In fact I’d say the only part of it which passes any form of sanity and proportionality principle is basic trademark law.

This comment has been deemed insightful by the community.
Upstream (profile) says:

I found the "descriptive phrases" quite refreshing. Some people, like journalists, diplomats, lawyers, politicians etc are often under great pressure to use only blandspeak. Tim Bray is none of those. I respect a Distinguished Engineer who speaks his mind in terms everyone can understand! Please, more of this!

This comment has been deemed insightful by the community.
That Anonymous Coward (profile) says:

"Tim removed the descriptive phrases after someone he trusted told him it was over the line."

Ummm, fsck that guy you told you that.

The reason nothing actually ever changes is because people latch onto stupid shit like this.
You were very rude in how you called them on in firing people who were living in fear of dying because the company couldn’t be bothered to do anything until publicly embarrassed. If you call them chickenshit they will have hurt feelings.

Fuck em.

Global Pandemic.
The top brass are assuming everything is fine & these few naredowells are just agitators.
Except no one is being told they were exposed.
Workers are being told to not disclose if they are sick.
There has been NO PPE given to them.

Perhaps the top brass needs to come down from the lily white tower & see what its like on the ground floor.
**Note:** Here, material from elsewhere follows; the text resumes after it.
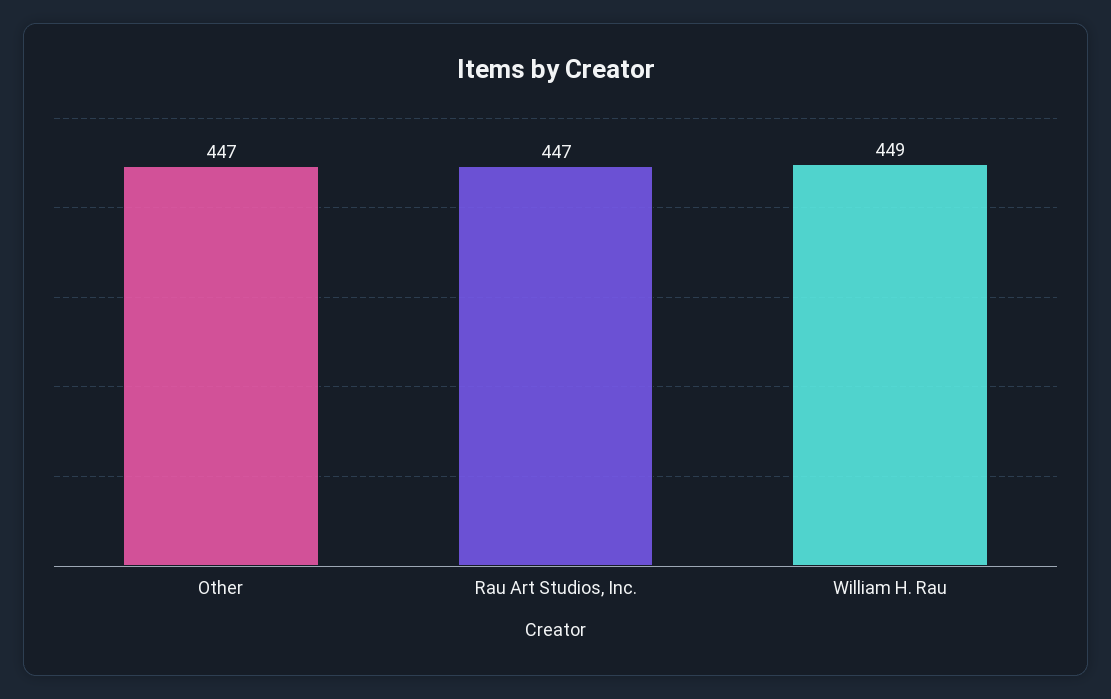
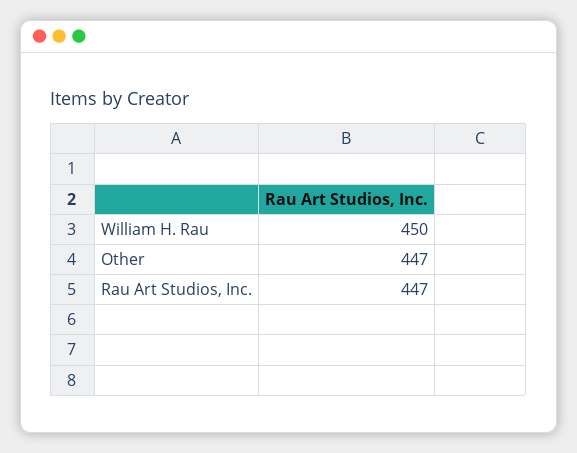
William H. Rau: 449 -> 450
If they thought the publicity when people were dropping like flies in overheated warehouses was bad, this is another level.

Stop pretending you are doing enough, until you walk into every fscking warehouse & find out why the high morals you claim to the media somehow aren’t making it down the chain to actually help those you claim you helped.

Here is an example even an Amazon Exec. can understand.

Trump stands at a podium and says everything is okay.
In this example, you are Trump lying to everyone. You take potshots at anyone who tells the truth & claim its all fake.

Unless Cocaine Mitch manages to get the no you can’t sue the employers who refused to protect you bill passed, it might be in your best fscking interests to make sure what you said would be done is actually being done & not skipped by a manager looking to get a bonus on cost cutting.

Anonymous Coward says:

Re: Re: Re:

Well, i think Bray did speak the harsh truth either way, but he caved on the list because he listened to some tone troll.

On the other hand, it was only this that caused him to have a problem with Amazon.

On yet another hand (possibly even the gripping hand), everyone has to work somewhere.

Scary Devil Monastery (profile) says:

Re: Re: Re: Re:

"On yet another hand (possibly even the gripping hand), everyone has to work somewhere."

Well, yeah, but possibly not with the Khanate if you could pick the Medina Traders instead as an employer.

Who and what you work with is, to some extent, still a choice. Sure, it might not be as true for the indentured serfs working the warehouses at Amazon as it is for Tim Bray – who can probably pick his choice of employment at will.

MinchinWeb (profile) says:

Canadian

I keep wondering what role the fact that Tim is Canadian plays into this. Canadian labour standards legislation, which Tim would have been surrounded by working in Vancouver, provide for better protections then Amazon was apparently offering their warehouse workers at issue here. As well, Tim doesn’t have to worry about losing his healthcare (because it’s not tied to his employment like is common in the US) or his visa (because he lives and works in his "native land").

Anonymous Coward says:

Re: Canadian

Tim doesn’t have to worry about losing his healthcare (because it’s not tied to his employment like is common in the US)

Don’t believe the hype about Canada. He’ll likely—depending on the BC-specific details—lose "extended" healthcare, usually stuff like vision, drug, dental, and travel medical benefits. Other than foreign medical costs, that stuff won’t produce a $100,000 bill or anything, but a family could easily spend thousands per year.